How do you plan to do overseas sales? We understand Art Fever has previously made inroads into overseas markets. What was your impression then? Were there any difficulties?
In China, we are going to sell our products at shops in big cities like Shanghai. For Viet Nam, we are coordinating with an entertainment firm on how to promote our bags. In the United States, we will try sales through offline shops and online stores. We are discussing with Amazon and other sites about online sales. From previous experience, we have learned that we should take a step-by-step approach to prevent problems, even if it takes time. For instance, we know that it is crucial to work with trustworthy partners; we once suffered losses although we sold our products because we could neither figure out how many were selling in the foreign market nor manage our inventory properly. To find good partners, we have to meet people and see the local situation with our own eyes. International travel is hard these days, but we plan to do it step by step.

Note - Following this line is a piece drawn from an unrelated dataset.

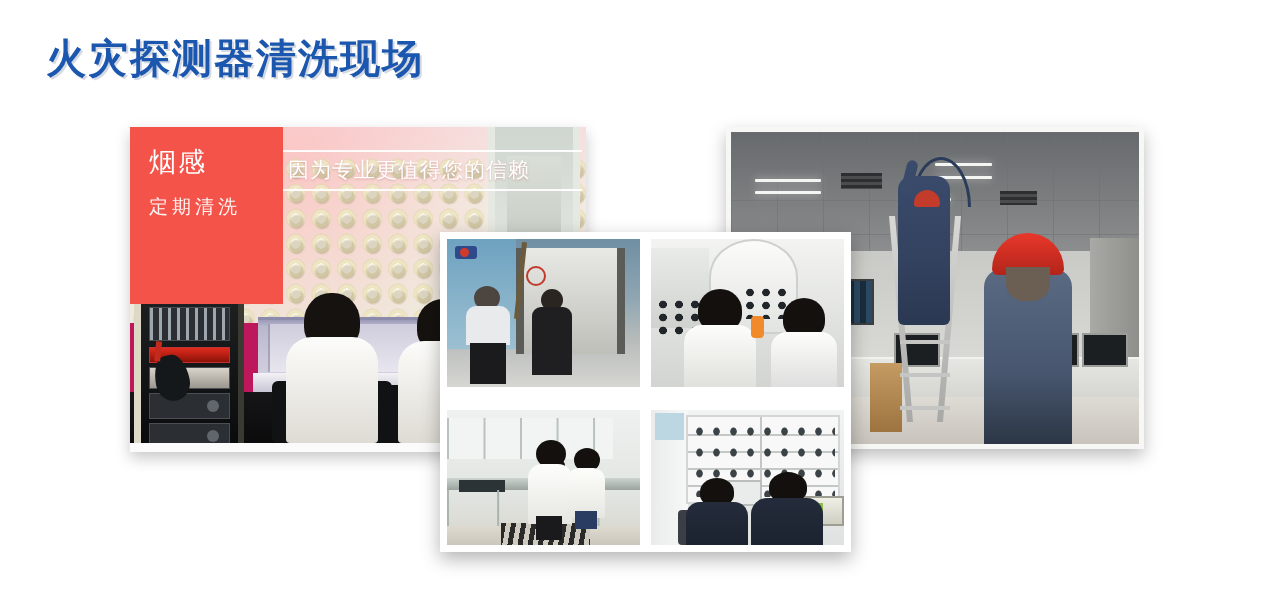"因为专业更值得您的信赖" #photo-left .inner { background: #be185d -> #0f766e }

Would you tell us about the projects you have in mind to share Hangeul designs and make the Korean alphabet known abroad? What are your future plans? If you have any wish for the KF, please don’t hesitate to say it.

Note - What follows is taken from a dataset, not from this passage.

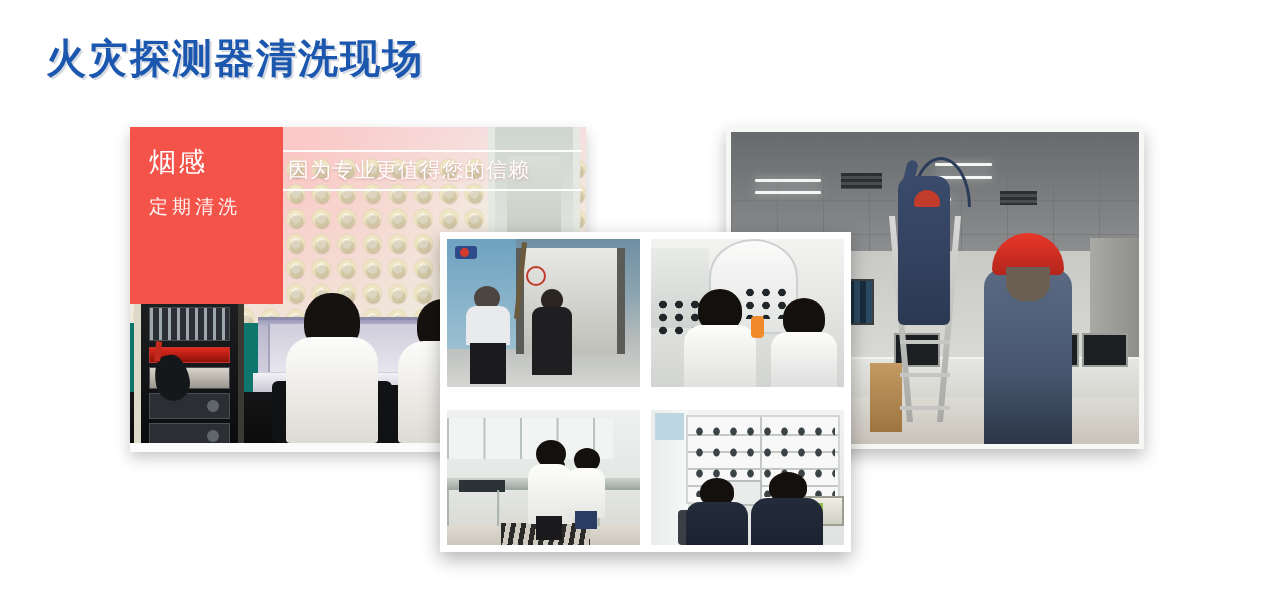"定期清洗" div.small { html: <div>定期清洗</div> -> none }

Art Fever plans to present at least one new Hangeul-designed item every year. Our bags will be followed by jewelry pieces featuring Korean letters. What matters most is that our products should be pretty and stand on their own merits and appeal. If we succeed in doing that, we can create a fad that will lead to production of similar goods, and an increasing number of people would consider Hangeul letters as attractive design elements. If an organization like the KF that has public confidence and global networks supports publicity efforts, it will be much easier for Hangeul-lettered goods to advance into markets worldwide. Prominent figures representing Korea might carry Hangeul art bags when they meet foreign audiences. They may also create opportunities to display such goods in places exposed to huge numbers of people. I look forward to seeing greater interest in the global publicity of Korean cultural products.